ASSIGNED TASK:
Please copy, with no word changed, only the run of lines that opens with the line containing "vfov_deg: 58.9" and closes with the last line below.

□ □ □ □ □

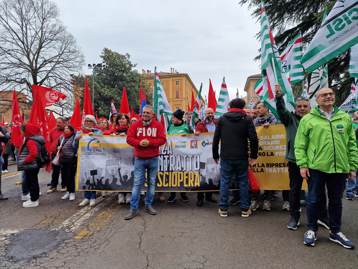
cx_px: 179
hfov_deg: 73.9
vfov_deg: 58.9
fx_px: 238
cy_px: 134
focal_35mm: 23
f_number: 1.8
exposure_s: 1/325
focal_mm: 6.4
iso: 50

□ □ □ □ □

REPLY:
vfov_deg: 58.9
fx_px: 238
cy_px: 134
focal_35mm: 23
f_number: 1.8
exposure_s: 1/325
focal_mm: 6.4
iso: 50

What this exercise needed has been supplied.